Tornando all’Italia e parlando di Gervaso, diceva che aveva un talento internazionale e questa è una cosa che il nostro Paese non sa decifrare.
“Lui aveva questa visione umoristica contro il potere becero, il conformismo. Noi siamo un Paese molto conformista, questo è il nostro grande difetto. Invece il vero umorismo è anticonformista, sempre, e lui lo era. Su posizioni però non radicale, di centro. Ho avuto una grande amicizia con Roberto”.
Lei dice che a Roma non ci sono più personaggi. Se è vero sarebbe una mezza tragedia (a parte quei personaggi serissimi che sono i cani, cosa che condivido).
“Non solo a Roma, i personaggi veri sono pochi ormai.
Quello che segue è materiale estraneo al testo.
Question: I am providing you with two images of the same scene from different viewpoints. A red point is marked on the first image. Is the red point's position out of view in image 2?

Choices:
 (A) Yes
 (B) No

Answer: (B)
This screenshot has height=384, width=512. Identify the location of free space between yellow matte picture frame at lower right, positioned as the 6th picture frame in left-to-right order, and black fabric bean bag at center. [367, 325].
Si è persa l’autenticità, siamo troppo globalizzati oramai”.
Oggi come ci fa notare, non ci si aspetta più niente. Non come un tempo che si aspettava la lettera dell’amato. Lei oggi cosa aspetta?
“Io sono arrivato alla conclusione che è meglio non aspettarsi nulla. Come diceva Einstein “Non m’interessa il futuro perché arriva troppo presto”. Arrivano sempre delle cose inaspettate. Tutti i grandi fatti che sono successi in questi ultimi dieci anni erano tutti inaspettati, quasi tutti. Inutile stare lì ad aspettarli. Io mi aspetto solo una cosa: che io possa essere felice. Ho capito che l’unico scopo della vita, al di là delle grandi questioni trascendentali, è la ricerca della felicità. In uno degli ultimi film che ho fatto ho messo una frase di Prévert: “Bisogna cercare di essere felici, se non altro per dare l’esempio”. Noi siamo sulla terra per essere felici e dobbiamo cercare di trovare il modo per esserlo, sennò non ha senso”.